On Thursday, Mayor Rahm Emanuel and other big city mayors backed a new federal government tax on hazardous-material shipments.

CBS 2 Chief Correspondent Jay Levine reports Emanuel is walking a fine line between protecting the public and biting the hand that feeds him.

The mayor often brags about Chicago being a major rail hub, which he wants to nurture and provide with locally trained labor. But at the same time, he's talking about increasing the railroads' cost of passing through Chicago.

Oliver Harvey College on Chicago's Southeast Side has been re-purposed for the next generation of transportation experts, building a brand-new transportation distribution logistics center to help fill an estimated 100,000 new jobs in the industry.

But now, the mayor is pushing for an increase in the thickness of oil and gas tank cars that roll through Chicago every day.  Most of them, he says, are unable to withstand collisions like the runaway train crash in Quebec last year, which leveled a small town and killed 47 people.

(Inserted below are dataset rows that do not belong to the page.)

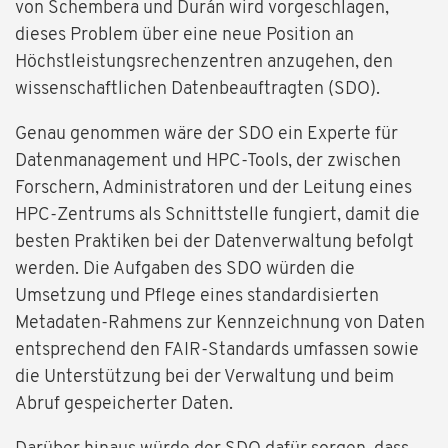
von Schembera und Durán wird vorgeschlagen,
dieses Problem über eine neue Position an
Höchstleistungsrechenzentren anzugehen, den
wissenschaftlichen Datenbeauftragten (SDO).
Genau genommen wäre der SDO ein Experte für
Datenmanagement und HPC-Tools, der zwischen
Forschern, Administratoren und der Leitung eines
HPC-Zentrums als Schnittstelle fungiert, damit die
besten Praktiken bei der Datenverwaltung befolgt
werden. Die Aufgaben des SDO würden die
Umsetzung und Pflege eines standardisierten
Metadaten-Rahmens zur Kennzeichnung von Daten
entsprechend den FAIR-Standards umfassen sowie
die Unterstützung bei der Verwaltung und beim
Abruf gespeicherter Daten.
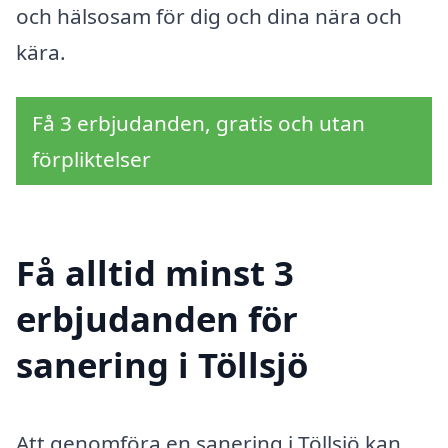
och hälsosam för dig och dina nära och
kära.
Få 3 erbjudanden, gratis och utan
förpliktelser
Få alltid minst 3
erbjudanden för
sanering i Töllsjö
Att genomföra en sanering i Töllsjö kan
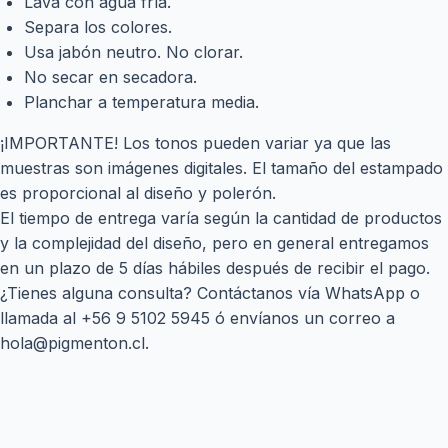
Lava con agua fría.
Separa los colores.
Usa jabón neutro. No clorar.
No secar en secadora.
Planchar a temperatura media.
¡IMPORTANTE! Los tonos pueden variar ya que las
muestras son imágenes digitales. El tamaño del estampado
es proporcional al diseño y polerón.
El tiempo de entrega varía según la cantidad de productos
y la complejidad del diseño, pero en general entregamos
en un plazo de 5 días hábiles después de recibir el pago.
¿Tienes alguna consulta? Contáctanos vía WhatsApp o
llamada al
+56 9 5102 5945
ó envíanos un correo a
hola@pigmenton.cl
.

"We need to make sure these rail cars are safe, and we need to make certain that our first-responders are prepared if tragedy strikes," 19 Ward Ald. Matthew O'Shea says.

O'Shea says several schools in his Southwest Side ward sit just a few feet from tracks used by hazardous-materials haulers. He's among those backing a local hazardous materials transport fee for enforcement, planning and emergency response.

Primarily, in response to accidents in Quebec last summer, in Alabama in November, and in North Dakota last month.

Emanuel in Washington today said the incidents should be a wake-up call. And he threw his support behind a national hazardous materials freight fee, proposed by Transportation Secretary Anthony Foxx.

But Emanuel's address to the U.S. Conference of Mayors in Washington was followed by a not-so-veiled threat from the Association of American railroads:

"As we've seen with other federal tax and fee proposals, the end result is unfortunately that consumers often end up footing the bill."

"They'd been whistling the tune that government's been dancing to for 150 years. It's about time that somebody put a stop to it," says Ald. Ed Burke.

Burke and Emanuel are side by side, and the feds are following the city's lead. One agency is warning of impending disaster, another is trying to avert it.